I received some single-end MiSeq 300 data from a collaborator and have been unsuccessfully attempting to get it passed through lOTUs. It rejects 100% of the barcodes. I ran the same data through split_libraries_fastq.py and everything works as expected, but I prefer to use lOTUs. I can also grep each barcode from the mapping file.
I wonder if it has something to do with the 300 base kit from Illumina?
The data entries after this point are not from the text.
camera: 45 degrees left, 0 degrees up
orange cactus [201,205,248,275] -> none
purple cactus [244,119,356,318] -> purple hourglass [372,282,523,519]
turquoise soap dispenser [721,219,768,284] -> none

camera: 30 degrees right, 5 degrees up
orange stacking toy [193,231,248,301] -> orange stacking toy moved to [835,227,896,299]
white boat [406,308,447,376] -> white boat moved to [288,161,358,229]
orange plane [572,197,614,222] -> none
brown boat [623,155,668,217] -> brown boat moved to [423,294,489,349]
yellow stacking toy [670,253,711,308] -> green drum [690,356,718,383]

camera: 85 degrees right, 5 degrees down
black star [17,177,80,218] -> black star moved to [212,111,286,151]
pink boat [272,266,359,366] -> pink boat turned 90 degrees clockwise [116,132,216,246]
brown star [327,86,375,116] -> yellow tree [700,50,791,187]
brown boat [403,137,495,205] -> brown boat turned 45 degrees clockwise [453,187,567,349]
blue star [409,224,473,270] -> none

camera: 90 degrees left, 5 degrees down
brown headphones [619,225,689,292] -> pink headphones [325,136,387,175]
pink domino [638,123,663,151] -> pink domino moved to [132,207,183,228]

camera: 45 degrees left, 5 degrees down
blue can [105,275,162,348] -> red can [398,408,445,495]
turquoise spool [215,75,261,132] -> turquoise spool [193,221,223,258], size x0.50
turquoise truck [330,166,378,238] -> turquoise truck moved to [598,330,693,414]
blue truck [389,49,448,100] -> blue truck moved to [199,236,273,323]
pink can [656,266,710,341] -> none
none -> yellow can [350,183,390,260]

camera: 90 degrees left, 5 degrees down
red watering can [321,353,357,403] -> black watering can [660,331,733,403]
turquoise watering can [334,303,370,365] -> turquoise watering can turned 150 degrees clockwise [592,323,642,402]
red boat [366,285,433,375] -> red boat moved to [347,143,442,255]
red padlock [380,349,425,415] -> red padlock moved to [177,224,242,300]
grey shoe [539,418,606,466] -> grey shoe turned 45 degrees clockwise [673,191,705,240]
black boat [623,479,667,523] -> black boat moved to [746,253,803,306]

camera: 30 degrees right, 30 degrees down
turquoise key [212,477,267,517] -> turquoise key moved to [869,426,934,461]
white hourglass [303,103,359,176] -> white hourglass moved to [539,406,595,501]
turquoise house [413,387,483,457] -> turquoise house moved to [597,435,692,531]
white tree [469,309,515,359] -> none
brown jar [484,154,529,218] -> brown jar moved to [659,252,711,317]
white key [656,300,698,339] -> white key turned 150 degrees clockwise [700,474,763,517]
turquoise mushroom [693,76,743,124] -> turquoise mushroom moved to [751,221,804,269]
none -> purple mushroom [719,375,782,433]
I have looked at the headers, etc. but can't identify the source of the problem.
=========================================================================
LotuS 1.506
=========================================================================
COMMAND
/usr/bin/perl ./
lotus.pl -i /mnt/data2/shandley/vaginal_mircrobiome/16S/april_2016/Undetermined_S0_L001_R1_001.fastq -barcode /mnt/data2/shandley/vaginal_mircrobiome/16S/april_2016/Undetermined_S0_L001_I1_001.fastq -m /mnt/data2/shandley/vaginal_mircrobiome/16S/april_2016/april_mapping_rc.txt -o ./april_test -s sdm_miSeq_300.txt -p miSeq
Checking for updates.. Your LotuS version is up-to-date!
=========================================================================
Reading mapping file
=========================================================================
Running UPARSE de novo sequence clustering..
Running fast LotuS mode..
------------ I/O configuration --------------
Input= /mnt/data2/shandley/vaginal_mircrobiome/16S/april_2016/Undetermined_S0_L001_R1_001.fastq
Output= ./april_test
Barcodes= /mnt/data2/shandley/vaginal_mircrobiome/16S/april_2016/Undetermined_S0_L001_I1_001.fastq
TempDir= ./april_test/tmpFiles/
------------ Configuration LotuS --------------
Sequencing platform=miseq
AmpliconType=SSU
OTU id=0.97
min unique read abundance=2
UCHIME REFDB, ABSKEW=/home/shandley/install_files/lotus_pipeline//DB//rdp_gold.fa, 2
OTU, Chimera prefix=OTU_, CHIMERA_
TaxonomicGroup=bacteria
--------------------------------------------
=========================================================================
Demultiplexing input files
elapsed time: 2 s
=========================================================================
This is sdm (simple demultiplexer) 1.27 beta.
Reading fastq.
/mnt/data2/shandley/vaginal_mircrobiome/16S/april_2016/Undetermined_S0_L001_R1_001.fastq
Setting to Sanger fastq version (q offset = 33).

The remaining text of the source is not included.